The Chinese province of Zhejiang, an industrial hub located southwest of Shanghai, reported a million new coronavirus infections on Christmas Day – and expected that caseload to double by New Year’s Eve. Anecdotal reports of overwhelmed hospitals continue slipping past Chinese censors to reach foreign reporters and social media, even though the regime in Beijing continues to insist it has suffered absolutely no Covid-19 fatalities over the past five days.
Reuters observed on Sunday that everyone knows the Chinese government is lying about its coronavirus statistics, and a growing chorus of Chinese doctors and citizens is pleading for more realistic information:
Citizens and experts have called for more accurate data as infections surged after Beijing made sweeping changes to a zero-COVID policy that had put hundreds of millions of its citizens under relentless lockdowns and battered the world’s second-largest economy.
Nationwide figures from China had become incomplete as the National Health Commission stopped reporting asymptomatic infections, making it harder to track cases. On Sunday the commission stopped reporting daily figures, which the China CDC then published.
Zhejiang stands out because its provincial health officials are among the few authorities in China willing to be honest about the size of the coronavirus surge, including asymptomatic cases. Even Zhejiang’s numbers were a little suspicious, as the province claimed to have only 13,583 people hospitalized from a population of 65.4 million, and a mere 242 of those hospitalizations were classified as “severe” or “critical.”
Two cities, Qingdao and Dongguan, are also making an effort to report complete case data, and their number of infections is vastly higher than the national average claimed by Beijing.
Reuters on Monday quoted doctors, including some foreign-born doctors who work at private hospitals, who said the Chinese medical system is completely overwhelmed by Covid-19 cases, and many of them are older, unvaccinated patients in serious danger.
These doctors said emergency rooms are packed and intensive care units (ICUs) are full, their beds clogged by patients who have not recovered enough to be discharged. Meanwhile, hospital staffing levels are falling to unbearable lows as healthcare workers become sick with Covid-19 themselves. Several foreign media outlets have quoted Chinese medical staffers who said they were told to report for work even if they tested positive for the coronavirus.
“It’s not medicine, it’s politics.

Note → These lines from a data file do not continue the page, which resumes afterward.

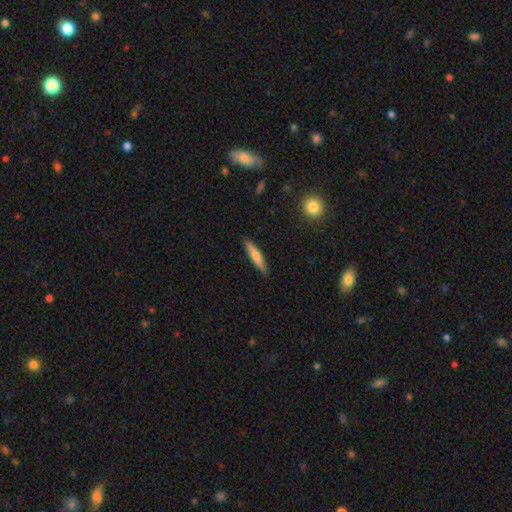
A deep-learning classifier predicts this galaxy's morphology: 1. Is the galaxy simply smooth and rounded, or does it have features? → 65% smooth, 29% featured or disk, 6% star or artifact.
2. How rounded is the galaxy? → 87% cigar-shaped, 12% in between, 2% round.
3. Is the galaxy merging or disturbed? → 89% none, 8% minor disturbance, 2% major disturbance, 1% merger.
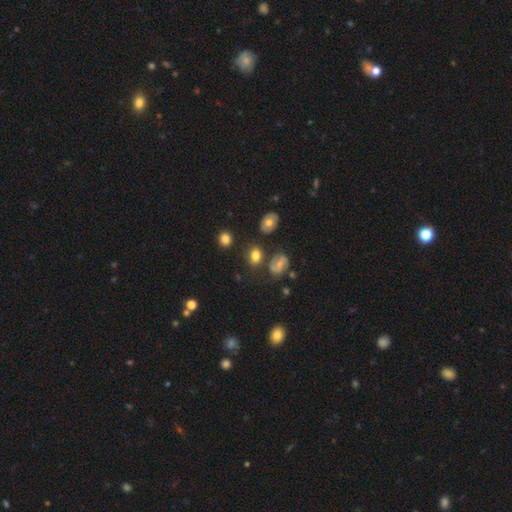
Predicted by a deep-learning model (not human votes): Overall: smooth (70%). How rounded: in between (56%; round 42%). Merging: none (71%).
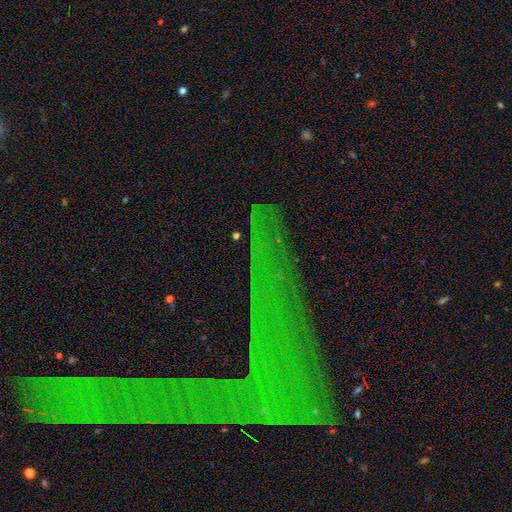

If they’re dying now with Covid it’s because of Covid. The mortality rate now it’s political numbers, not medical,” one exasperated doctor said of the Chinese government’s decision to make hair-splitting distinctions between patients who died with the coronavirus rather than from it.
In addition to seeking emergency-room and ICU care, Chinese patients are eager to obtain Paxlovid, an oral antiviral medication that was approved for use against Covid-19 by the U.S. Food and Drug Administration in December 2021. Paxlovid can ease coronavirus symptoms considerably, provided it is taken within five days of infection.
“China is entering the most dangerous weeks of the pandemic. The authorities are making almost no efforts now to slow the spread of infections and, with the migration ahead of Lunar New Year getting started, any parts of the country not currently in a major Covid wave will be soon,” said a warning note from Capital Economics quoted by Reuters.
Lunar New Year, also known as the Spring Festival, is China’s biggest holiday, and usually its busiest travel season. It officially begins on January 22 this year.
On Monday, the Chinese government announced that travelers from overseas will no longer have to quarantine themselves upon arrival. Under the new rules announced by China’s National Health Commission, travelers need only show a negative PCR test within 48 hours of departure. Until now, travelers – including Chinese citizens returning from overseas trips – have been required to quarantine themselves for weeks at their own expense.
Chinese officials added that they will begin allowing more flights into the country, and hinted they would issue more visas for incoming foreigners, as well as more passports for Chinese who wish to travel abroad. Visas and passports were virtually frozen during the pandemic.
The New York Times (NYT) drily observed on Monday that it was “unclear just how soon international travelers would be willing to visit China,” given the massive coronavirus surge.
“The speed, and shock, of China’s Covid pivot was reflected on its social media platforms, where users greeted the news of the rollback on Monday with a mix of disbelief and elation. Some celebrated the fact that Chinese students studying overseas would be able to return more easily to visit their families,” the NYT reported.
This sudden enthusiasm for more international travel and looser restrictions may strike some observers as a cynical ploy by the Chinese government to export its new coronavirus surge around the world, much as it did with the original outbreak.
Chinese officials vigorously opposed travel bans during the early stages of the worldwide pandemic, using every bit of influence they possessed with international health organizations, but did not hesitate to slap down tough travel bans to protect China when infections were supposedly being imported from foreign countries.
A study jointly published by the University of Macau and Harvard Medical School last week estimated that China could face up to 1.5 million deaths from Covid-19 over the next six months. The researchers suggested fatalities could be trimmed down to less than 200,000 if quarantines, social distancing, travel restrictions, and more aggressive vaccination policies were implemented.